Краткое задание 1
Перепишите без изменений фрагмент текста о Кэндзабуро Оэ от слов «[1] Макото Ода» до слов «агрессии во Вьетнаме.» включительно.
Краткое задание 2
Выпишите из текста о Кэндзабуро Оэ все названия книг, которые в нём упомянуты.
═════ Исходный текст ═════
Несколько лет назад в Японии среди писателей началось движение, девизом которого стало: «Литература может существовать только при условии, если человек думает о завтрашнем дне». Если нет будущего, нет и не может быть творчества. Надеюсь, что это движение будет крепнуть.
− В своих выступлениях и произведениях Вы часто ссылаетесь на русских и советских писателей. Какое место они занимают в Вашем творчестве?
− Я считаю своим первым и основным литературным учителем великого Достоевского. Многие наши критики находят его сильное влияние в моих книгах. Это не случайно. До самого последнего времени у меня было твердое правило: первые десять дней года посвящать целиком чтению Достоевского. Преклоняюсь также перед гением Толстого, «Войну и мир» перечитывал много раз.
Моя специальность, согласно университетскому диплому − французская литература. Ей, в частности, я обязан тем, что смог познакомиться с французскими переводами литературоведческих работ Виктора Шкловского и Михаила Бахтина. Я очень ценю эти работы. Например, труды Бахтина помогли мне во многом подойти к анализу японской культуры. Я очень люблю Михаила Булгакова, особенно его «Мастера и Маргариту». Меня связывает давняя дружба с Евтушенко, Вознесенским, Окуджавой, Ахмадулиной. Недавно я открыл для себя Валентина Распутина. Как видите, я имею все основания говорить что русская и советская литература глубоко вошла в моё писательское сознание.
Получая Нобелевскую премию, Кэндзабуро Оэ сказал, что мечтает написать книги, которые читали бы будущие поколения. «Я хочу писать для детей ХХ1 века. Моё главное желание, чтобы они поняли меня. Но у меня в запасе не так уж много времени».
С тех пор прошло уже почти четверть века. Несмотря на то, что писатель несколько раз устраивал себе «перерывы» в работе, он всё время находился в авангарде современной японской литературы. Кэндзабуро Оэ был не просто участником, а по существу застрельщиком мощного общественного движения против использования в Японии атомной энергии, усилившегося после катастрофы в Фукусиме. Большой читательский интерес вызвал его роман «В позднем стиле», начатый в 2012-м году.
В последние годы в Японии учреждена литературная премия имени Кэндзабуро Оэ. В Токио открылся большой книжный магазин его имени. Писатель-гумманист несмотря на свой солидный возраст часто выступает с лекциями и в печати. Остаётся только восхищаться энергией и несгибаемой волей писателя, отстаивающего идеалы, за которые он боролся ещё в середине прошлого века. Думаю, что без всякого преувеличения можно сказать о нём, что представитель «рассерженной молодёжи» 60-х и по сей день находится на баррикадах борьбы за социальную справедливость и всемерное развитие личности.
[1] Макото Ода (1931-2017) − поэт, писатель, общественный деятель. Книга «Хиросима»переведена на десятки языков. Один из создателей «Бэхэйрэна» — организации, боровшейся против американской агрессии во Вьетнаме.
[2] Масахико Симада (род. 1961 г.)- писатель, драматург, актёр, председатель Японского союза литераторов. В 1984 году окончил кафедру русского языка и литературы Токийского университета. Автор более семидесяти книг, В 2017 году выступил с гостевой лекцией об искусственном интеллекте в Санкт-Петербургском государственном университете.
═════ Записанные данные ═════
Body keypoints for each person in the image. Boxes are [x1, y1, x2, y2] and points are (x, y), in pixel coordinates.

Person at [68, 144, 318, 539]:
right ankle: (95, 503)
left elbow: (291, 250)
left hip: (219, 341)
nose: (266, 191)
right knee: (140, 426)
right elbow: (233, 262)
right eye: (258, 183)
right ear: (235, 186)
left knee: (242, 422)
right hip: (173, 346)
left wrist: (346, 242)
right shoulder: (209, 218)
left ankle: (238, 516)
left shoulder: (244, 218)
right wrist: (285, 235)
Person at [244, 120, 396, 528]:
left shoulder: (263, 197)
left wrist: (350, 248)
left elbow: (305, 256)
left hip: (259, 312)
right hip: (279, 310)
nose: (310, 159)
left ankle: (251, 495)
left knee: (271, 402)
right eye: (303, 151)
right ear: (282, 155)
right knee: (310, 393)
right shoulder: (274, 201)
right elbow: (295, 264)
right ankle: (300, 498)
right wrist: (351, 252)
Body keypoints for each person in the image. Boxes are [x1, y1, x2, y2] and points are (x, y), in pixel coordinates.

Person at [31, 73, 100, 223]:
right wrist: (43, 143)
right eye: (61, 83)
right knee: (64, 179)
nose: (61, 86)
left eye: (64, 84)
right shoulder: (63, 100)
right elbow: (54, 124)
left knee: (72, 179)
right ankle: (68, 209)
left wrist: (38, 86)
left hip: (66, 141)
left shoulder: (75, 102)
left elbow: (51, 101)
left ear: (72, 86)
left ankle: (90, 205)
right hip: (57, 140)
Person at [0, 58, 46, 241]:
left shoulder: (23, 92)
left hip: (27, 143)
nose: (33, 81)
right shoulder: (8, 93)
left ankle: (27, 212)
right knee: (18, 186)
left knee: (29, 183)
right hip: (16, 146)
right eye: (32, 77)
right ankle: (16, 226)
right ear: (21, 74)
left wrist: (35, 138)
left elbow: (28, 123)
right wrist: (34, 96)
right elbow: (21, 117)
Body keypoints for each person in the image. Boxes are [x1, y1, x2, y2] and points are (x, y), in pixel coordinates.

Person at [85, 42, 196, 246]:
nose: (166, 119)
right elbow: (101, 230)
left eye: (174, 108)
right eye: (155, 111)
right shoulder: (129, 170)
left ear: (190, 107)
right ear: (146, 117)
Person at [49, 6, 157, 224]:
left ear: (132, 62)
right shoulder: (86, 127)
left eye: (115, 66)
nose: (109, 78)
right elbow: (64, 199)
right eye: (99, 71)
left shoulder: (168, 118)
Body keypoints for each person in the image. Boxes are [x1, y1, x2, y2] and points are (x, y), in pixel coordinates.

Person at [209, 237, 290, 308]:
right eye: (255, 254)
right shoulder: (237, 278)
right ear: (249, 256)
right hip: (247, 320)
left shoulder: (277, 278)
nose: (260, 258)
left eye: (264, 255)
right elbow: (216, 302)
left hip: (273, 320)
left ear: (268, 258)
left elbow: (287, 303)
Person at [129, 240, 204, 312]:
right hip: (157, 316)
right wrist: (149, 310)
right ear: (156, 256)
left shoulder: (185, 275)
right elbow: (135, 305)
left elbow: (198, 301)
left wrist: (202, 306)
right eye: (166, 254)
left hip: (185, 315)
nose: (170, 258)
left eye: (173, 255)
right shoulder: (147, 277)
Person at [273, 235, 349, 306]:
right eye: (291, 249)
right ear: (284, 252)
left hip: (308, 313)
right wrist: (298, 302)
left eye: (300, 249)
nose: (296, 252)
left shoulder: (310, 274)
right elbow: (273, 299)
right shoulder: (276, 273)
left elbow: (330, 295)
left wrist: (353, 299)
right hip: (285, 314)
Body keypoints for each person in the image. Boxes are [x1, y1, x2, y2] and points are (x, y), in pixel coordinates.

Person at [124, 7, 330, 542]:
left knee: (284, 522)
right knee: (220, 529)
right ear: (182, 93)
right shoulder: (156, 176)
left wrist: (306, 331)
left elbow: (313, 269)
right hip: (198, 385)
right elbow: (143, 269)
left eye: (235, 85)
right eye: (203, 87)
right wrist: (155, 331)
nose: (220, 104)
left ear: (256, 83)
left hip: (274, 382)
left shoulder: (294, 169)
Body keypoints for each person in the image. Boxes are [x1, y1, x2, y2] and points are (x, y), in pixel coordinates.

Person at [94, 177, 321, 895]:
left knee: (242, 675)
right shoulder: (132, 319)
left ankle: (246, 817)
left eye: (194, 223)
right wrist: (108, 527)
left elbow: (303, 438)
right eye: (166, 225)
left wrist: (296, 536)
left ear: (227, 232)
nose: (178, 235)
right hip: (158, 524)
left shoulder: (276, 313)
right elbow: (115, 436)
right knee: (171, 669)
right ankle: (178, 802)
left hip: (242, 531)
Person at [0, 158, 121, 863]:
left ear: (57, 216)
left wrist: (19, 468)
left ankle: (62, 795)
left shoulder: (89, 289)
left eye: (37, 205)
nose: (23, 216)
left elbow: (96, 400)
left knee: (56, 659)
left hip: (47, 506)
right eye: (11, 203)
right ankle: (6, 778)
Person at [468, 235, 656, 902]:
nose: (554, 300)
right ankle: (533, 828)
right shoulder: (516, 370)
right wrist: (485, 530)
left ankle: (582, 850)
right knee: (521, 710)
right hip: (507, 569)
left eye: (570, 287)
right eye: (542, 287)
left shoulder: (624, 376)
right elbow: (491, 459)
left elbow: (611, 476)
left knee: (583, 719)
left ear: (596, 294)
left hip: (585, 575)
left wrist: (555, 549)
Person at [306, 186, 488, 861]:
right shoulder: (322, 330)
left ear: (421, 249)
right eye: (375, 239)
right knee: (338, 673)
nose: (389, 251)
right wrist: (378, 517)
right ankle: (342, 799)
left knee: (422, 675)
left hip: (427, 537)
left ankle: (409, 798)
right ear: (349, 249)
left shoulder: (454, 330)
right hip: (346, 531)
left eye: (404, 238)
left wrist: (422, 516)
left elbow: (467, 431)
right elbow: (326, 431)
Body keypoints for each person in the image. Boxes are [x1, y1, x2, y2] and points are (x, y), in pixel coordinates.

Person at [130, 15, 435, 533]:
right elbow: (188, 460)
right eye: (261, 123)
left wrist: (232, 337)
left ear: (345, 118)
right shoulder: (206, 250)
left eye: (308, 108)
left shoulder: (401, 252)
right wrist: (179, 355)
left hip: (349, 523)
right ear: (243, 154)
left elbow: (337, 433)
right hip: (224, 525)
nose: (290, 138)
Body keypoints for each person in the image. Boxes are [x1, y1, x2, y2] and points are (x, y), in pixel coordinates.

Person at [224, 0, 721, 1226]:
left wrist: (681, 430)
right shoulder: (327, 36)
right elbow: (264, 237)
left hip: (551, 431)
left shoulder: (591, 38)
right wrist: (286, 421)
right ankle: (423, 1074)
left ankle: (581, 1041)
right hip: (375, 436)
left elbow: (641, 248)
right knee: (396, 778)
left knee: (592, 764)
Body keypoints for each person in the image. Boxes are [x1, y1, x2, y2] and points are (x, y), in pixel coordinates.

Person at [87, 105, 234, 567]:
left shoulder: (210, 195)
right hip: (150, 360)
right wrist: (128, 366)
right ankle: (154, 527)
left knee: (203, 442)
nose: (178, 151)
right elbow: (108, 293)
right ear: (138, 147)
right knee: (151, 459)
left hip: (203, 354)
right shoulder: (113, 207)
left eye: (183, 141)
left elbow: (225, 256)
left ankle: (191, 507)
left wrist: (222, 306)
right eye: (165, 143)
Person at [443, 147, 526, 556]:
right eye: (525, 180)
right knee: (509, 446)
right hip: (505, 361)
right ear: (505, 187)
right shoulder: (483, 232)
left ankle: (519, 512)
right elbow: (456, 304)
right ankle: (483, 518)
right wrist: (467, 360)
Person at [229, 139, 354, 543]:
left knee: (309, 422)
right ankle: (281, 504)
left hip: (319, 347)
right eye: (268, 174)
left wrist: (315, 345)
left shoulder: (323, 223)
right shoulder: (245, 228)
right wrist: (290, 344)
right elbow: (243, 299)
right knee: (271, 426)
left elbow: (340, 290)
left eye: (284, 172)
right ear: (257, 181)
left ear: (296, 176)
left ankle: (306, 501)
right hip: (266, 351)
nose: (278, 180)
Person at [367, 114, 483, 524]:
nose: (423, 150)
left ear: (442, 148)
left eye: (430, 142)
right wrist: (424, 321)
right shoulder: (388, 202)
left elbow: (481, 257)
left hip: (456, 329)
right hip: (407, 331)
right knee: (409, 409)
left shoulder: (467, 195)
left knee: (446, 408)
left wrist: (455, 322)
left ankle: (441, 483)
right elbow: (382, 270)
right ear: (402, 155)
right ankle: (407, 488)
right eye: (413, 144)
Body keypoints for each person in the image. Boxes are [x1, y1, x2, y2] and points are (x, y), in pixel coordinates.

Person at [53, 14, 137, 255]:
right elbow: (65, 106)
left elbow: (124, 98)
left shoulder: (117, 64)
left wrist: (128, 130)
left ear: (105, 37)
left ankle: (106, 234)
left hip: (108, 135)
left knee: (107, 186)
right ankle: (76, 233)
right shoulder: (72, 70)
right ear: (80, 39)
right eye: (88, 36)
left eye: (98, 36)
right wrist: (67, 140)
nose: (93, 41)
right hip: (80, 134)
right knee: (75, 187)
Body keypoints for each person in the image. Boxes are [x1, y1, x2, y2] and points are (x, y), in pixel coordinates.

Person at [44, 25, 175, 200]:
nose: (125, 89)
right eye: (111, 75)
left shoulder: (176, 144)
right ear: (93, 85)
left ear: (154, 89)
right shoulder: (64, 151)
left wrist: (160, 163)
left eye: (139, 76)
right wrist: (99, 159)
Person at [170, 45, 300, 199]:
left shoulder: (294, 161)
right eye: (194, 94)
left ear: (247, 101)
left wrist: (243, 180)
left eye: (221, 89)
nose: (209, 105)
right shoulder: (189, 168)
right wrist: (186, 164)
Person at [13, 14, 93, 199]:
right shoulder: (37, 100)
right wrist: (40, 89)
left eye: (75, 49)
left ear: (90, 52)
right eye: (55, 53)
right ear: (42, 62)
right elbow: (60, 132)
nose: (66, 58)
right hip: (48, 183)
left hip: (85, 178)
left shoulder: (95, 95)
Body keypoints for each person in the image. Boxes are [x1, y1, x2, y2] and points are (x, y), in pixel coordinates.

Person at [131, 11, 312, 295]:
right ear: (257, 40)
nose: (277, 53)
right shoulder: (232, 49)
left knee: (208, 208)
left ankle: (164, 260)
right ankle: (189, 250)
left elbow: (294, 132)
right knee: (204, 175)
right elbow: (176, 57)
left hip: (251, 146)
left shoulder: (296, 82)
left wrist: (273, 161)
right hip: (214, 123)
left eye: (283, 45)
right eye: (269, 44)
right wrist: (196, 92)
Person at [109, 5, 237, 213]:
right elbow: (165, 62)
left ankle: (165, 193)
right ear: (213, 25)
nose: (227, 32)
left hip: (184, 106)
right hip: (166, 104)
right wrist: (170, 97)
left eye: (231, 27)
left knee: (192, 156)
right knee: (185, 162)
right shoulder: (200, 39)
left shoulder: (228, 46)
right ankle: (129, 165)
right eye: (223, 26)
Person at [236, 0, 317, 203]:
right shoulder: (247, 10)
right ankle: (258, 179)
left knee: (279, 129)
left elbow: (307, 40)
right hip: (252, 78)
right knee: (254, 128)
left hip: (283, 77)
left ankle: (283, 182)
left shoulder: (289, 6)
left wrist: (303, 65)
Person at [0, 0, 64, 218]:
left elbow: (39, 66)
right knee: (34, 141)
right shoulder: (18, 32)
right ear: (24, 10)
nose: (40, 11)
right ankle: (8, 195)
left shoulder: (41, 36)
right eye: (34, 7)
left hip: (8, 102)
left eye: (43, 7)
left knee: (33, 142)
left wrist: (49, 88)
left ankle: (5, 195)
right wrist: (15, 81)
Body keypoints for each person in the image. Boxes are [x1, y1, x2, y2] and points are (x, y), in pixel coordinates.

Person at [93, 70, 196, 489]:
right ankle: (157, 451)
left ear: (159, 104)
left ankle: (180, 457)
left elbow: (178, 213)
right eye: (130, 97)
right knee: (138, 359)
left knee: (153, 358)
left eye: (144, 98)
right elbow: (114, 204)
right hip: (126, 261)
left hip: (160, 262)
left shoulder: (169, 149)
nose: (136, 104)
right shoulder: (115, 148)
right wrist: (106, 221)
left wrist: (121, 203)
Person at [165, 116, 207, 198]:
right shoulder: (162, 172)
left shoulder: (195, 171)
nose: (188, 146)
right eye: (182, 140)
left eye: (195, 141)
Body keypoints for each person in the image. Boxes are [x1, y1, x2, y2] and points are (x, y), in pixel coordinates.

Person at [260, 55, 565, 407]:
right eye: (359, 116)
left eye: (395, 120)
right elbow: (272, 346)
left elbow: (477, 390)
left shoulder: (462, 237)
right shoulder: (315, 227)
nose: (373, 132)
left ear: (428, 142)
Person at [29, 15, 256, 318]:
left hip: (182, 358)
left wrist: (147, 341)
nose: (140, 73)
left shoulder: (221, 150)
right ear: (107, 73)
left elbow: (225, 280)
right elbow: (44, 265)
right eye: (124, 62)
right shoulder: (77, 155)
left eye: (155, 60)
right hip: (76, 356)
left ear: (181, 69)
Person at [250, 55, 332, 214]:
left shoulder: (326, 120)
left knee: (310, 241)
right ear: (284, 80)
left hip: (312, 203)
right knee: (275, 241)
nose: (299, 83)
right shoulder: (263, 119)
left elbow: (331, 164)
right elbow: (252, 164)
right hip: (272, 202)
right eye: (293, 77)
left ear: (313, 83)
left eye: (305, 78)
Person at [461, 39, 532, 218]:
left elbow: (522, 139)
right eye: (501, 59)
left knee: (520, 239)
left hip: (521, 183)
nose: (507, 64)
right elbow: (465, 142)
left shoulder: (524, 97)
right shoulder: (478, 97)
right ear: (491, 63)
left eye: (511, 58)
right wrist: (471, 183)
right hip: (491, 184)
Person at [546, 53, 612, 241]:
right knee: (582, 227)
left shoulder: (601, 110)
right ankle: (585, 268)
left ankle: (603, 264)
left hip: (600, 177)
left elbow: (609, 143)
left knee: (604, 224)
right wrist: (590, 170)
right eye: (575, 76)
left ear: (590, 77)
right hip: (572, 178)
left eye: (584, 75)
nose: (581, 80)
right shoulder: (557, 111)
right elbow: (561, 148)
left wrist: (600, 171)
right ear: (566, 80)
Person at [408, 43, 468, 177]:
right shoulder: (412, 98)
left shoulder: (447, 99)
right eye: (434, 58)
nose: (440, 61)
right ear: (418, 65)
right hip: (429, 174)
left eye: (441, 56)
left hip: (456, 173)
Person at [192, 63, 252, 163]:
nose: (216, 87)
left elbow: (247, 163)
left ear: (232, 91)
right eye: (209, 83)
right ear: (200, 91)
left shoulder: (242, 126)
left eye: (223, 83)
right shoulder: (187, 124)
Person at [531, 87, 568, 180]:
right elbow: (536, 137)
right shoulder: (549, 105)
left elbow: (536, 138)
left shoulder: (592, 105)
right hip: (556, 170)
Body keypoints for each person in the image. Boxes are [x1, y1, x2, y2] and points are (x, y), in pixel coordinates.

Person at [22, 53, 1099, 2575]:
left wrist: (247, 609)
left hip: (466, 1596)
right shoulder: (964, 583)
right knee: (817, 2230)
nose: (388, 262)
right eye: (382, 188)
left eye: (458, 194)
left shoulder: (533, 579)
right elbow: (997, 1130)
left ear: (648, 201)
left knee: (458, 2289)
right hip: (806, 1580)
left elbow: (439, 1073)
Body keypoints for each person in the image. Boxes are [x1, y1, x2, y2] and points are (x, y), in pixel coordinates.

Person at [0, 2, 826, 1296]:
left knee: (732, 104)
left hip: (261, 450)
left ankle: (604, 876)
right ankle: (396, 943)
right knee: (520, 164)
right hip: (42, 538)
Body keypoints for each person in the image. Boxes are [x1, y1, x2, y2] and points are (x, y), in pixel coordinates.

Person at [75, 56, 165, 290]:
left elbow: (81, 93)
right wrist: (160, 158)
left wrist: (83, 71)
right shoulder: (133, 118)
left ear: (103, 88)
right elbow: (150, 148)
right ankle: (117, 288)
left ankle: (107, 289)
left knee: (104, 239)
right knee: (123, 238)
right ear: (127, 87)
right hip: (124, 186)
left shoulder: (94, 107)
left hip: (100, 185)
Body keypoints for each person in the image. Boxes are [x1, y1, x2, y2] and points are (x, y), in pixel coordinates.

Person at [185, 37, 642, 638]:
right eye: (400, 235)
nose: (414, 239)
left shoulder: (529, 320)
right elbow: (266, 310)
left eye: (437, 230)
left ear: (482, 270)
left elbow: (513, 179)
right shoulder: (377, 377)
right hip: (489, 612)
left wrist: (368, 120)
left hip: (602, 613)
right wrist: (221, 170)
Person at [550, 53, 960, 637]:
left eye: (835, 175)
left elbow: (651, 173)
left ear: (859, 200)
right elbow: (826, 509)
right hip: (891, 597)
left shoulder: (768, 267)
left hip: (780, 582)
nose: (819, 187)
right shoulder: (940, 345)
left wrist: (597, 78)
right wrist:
═════
Результат выполнения 1
[1] Макото Ода (1931-2017) − поэт, писатель, общественный деятель. Книга «Хиросима»переведена на десятки языков. Один из создателей «Бэхэйрэна» — организации, боровшейся против американской агрессии во Вьетнаме.

Результат выполнения 2
«Война и мир», «Мастер и Маргарита», «В позднем стиле», «Хиросима»